▶ **RECORDS FOR THE TASK**:
::::::::::

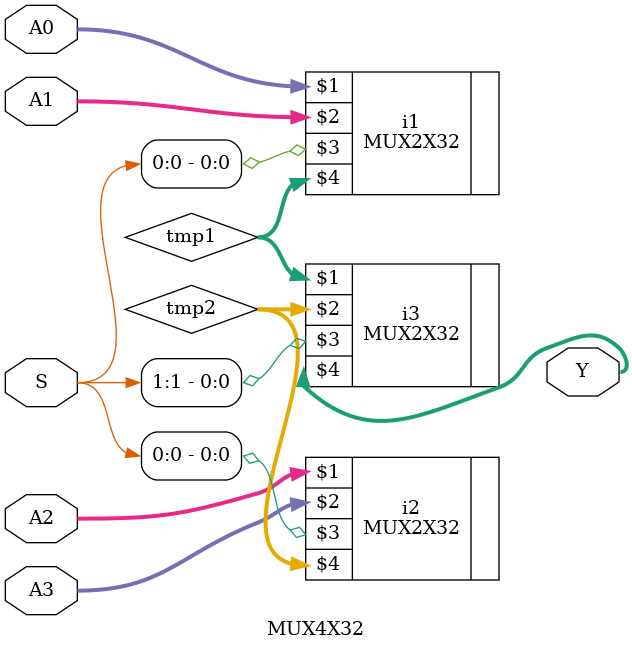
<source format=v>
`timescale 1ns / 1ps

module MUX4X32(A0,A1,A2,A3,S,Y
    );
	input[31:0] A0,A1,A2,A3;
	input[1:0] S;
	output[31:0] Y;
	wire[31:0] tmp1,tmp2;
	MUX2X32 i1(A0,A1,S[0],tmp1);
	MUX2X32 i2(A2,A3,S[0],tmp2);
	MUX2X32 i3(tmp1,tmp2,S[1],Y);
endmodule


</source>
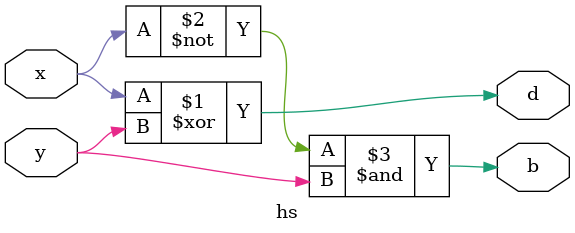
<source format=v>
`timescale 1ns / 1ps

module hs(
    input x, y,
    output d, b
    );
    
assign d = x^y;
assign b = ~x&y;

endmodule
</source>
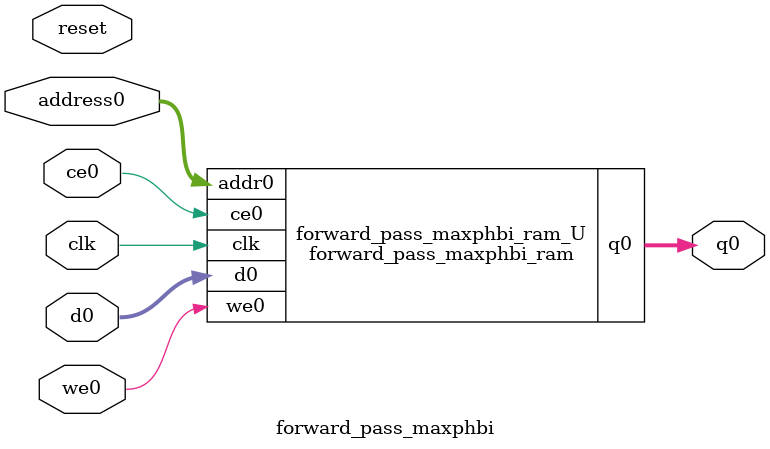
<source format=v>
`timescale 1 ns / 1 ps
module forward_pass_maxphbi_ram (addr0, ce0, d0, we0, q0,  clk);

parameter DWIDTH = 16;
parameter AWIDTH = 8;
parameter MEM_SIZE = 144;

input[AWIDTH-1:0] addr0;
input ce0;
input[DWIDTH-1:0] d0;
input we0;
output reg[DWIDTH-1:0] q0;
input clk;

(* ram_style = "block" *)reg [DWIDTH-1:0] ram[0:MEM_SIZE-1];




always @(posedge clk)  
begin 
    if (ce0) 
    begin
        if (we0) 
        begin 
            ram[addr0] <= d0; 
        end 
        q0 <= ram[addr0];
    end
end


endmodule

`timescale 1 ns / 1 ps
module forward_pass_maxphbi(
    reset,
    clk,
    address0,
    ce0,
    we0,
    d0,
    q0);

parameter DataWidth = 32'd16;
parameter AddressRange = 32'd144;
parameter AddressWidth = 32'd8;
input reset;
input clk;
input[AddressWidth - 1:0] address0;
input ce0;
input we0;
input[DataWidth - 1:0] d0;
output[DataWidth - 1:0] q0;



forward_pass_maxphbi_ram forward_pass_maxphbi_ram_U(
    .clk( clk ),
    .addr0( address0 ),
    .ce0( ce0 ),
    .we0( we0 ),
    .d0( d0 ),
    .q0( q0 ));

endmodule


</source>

::::::::::

The entries are to be printed exactly as written; the pictures are to be left out.

▶ **RESPONSE TO THE TASK**:
<source format=v>
`timescale 1ns / 1ps

module MUX4X32(A0,A1,A2,A3,S,Y
    );
	input[31:0] A0,A1,A2,A3;
	input[1:0] S;
	output[31:0] Y;
	wire[31:0] tmp1,tmp2;
	MUX2X32 i1(A0,A1,S[0],tmp1);
	MUX2X32 i2(A2,A3,S[0],tmp2);
	MUX2X32 i3(tmp1,tmp2,S[1],Y);
endmodule


</source>
<source format=v>
`timescale 1ns / 1ps

module hs(
    input x, y,
    output d, b
    );
    
assign d = x^y;
assign b = ~x&y;

endmodule
</source>
<source format=v>
`timescale 1 ns / 1 ps
module forward_pass_maxphbi_ram (addr0, ce0, d0, we0, q0,  clk);

parameter DWIDTH = 16;
parameter AWIDTH = 8;
parameter MEM_SIZE = 144;

input[AWIDTH-1:0] addr0;
input ce0;
input[DWIDTH-1:0] d0;
input we0;
output reg[DWIDTH-1:0] q0;
input clk;

(* ram_style = "block" *)reg [DWIDTH-1:0] ram[0:MEM_SIZE-1];




always @(posedge clk)  
begin 
    if (ce0) 
    begin
        if (we0) 
        begin 
            ram[addr0] <= d0; 
        end 
        q0 <= ram[addr0];
    end
end


endmodule

`timescale 1 ns / 1 ps
module forward_pass_maxphbi(
    reset,
    clk,
    address0,
    ce0,
    we0,
    d0,
    q0);

parameter DataWidth = 32'd16;
parameter AddressRange = 32'd144;
parameter AddressWidth = 32'd8;
input reset;
input clk;
input[AddressWidth - 1:0] address0;
input ce0;
input we0;
input[DataWidth - 1:0] d0;
output[DataWidth - 1:0] q0;



forward_pass_maxphbi_ram forward_pass_maxphbi_ram_U(
    .clk( clk ),
    .addr0( address0 ),
    .ce0( ce0 ),
    .we0( we0 ),
    .d0( d0 ),
    .q0( q0 ));

endmodule


</source>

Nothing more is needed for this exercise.